• **TRY IT**: The entries are to be printed again word for word, but no picture may appear.

-- AVAILABLE RECORDS follows --

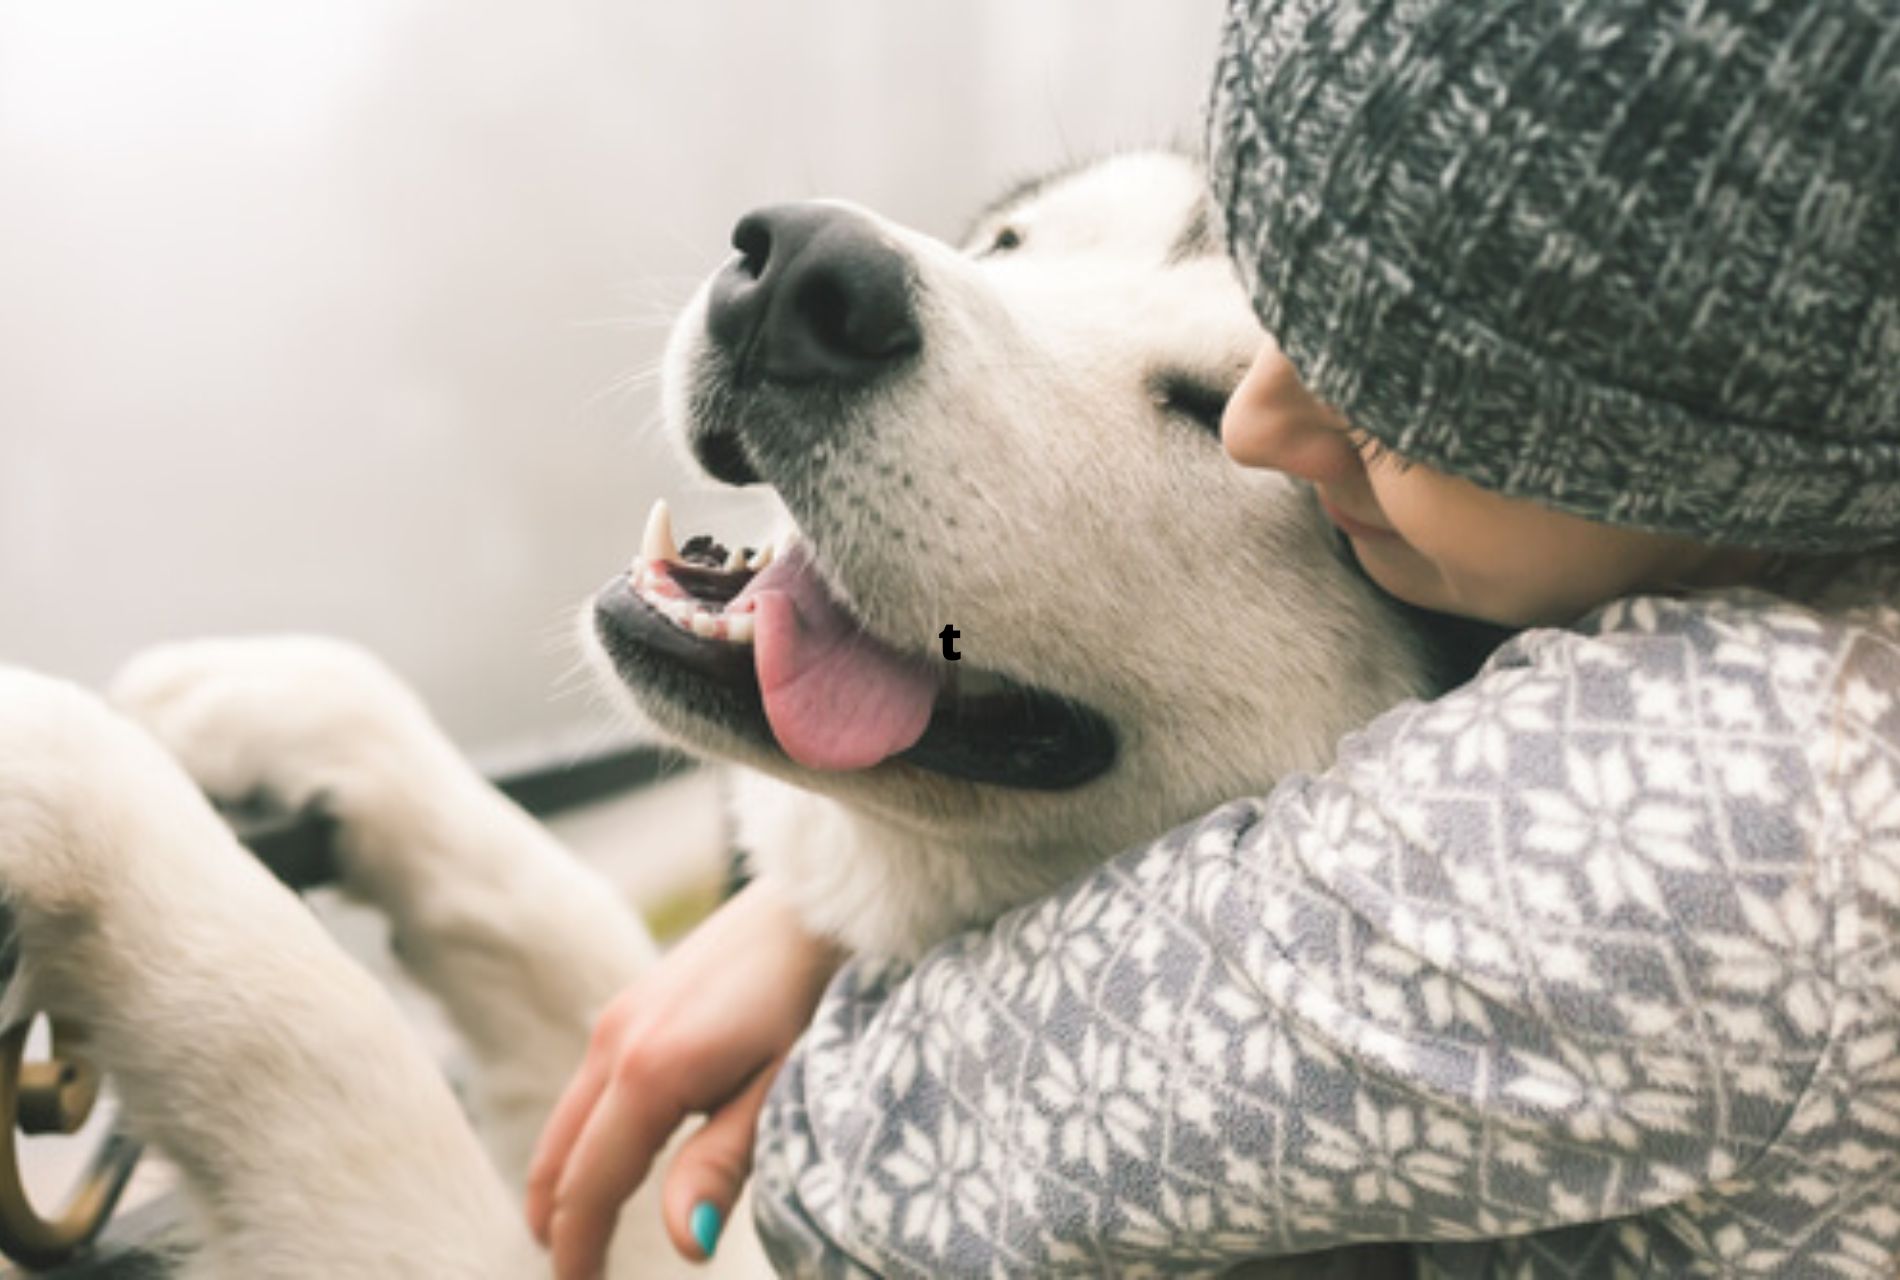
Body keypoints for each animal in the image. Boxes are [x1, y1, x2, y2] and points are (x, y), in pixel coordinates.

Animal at [3, 150, 1451, 1268]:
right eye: (1010, 243)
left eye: (1219, 411)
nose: (808, 270)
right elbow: (562, 932)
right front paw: (293, 706)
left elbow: (329, 1051)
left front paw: (72, 779)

-- AVAILABLE RECORDS concluded --

• **WRITTEN ANSWER**:
Body keypoints for each animal in the image. Boxes are [x1, y1, x2, y2] and points are (x, y), in pixel coordinates.

Animal at [3, 150, 1451, 1268]:
right eye: (1010, 243)
left eye: (1219, 411)
nose: (808, 270)
right elbow: (562, 932)
right front paw: (293, 706)
left elbow: (329, 1051)
left front paw: (72, 779)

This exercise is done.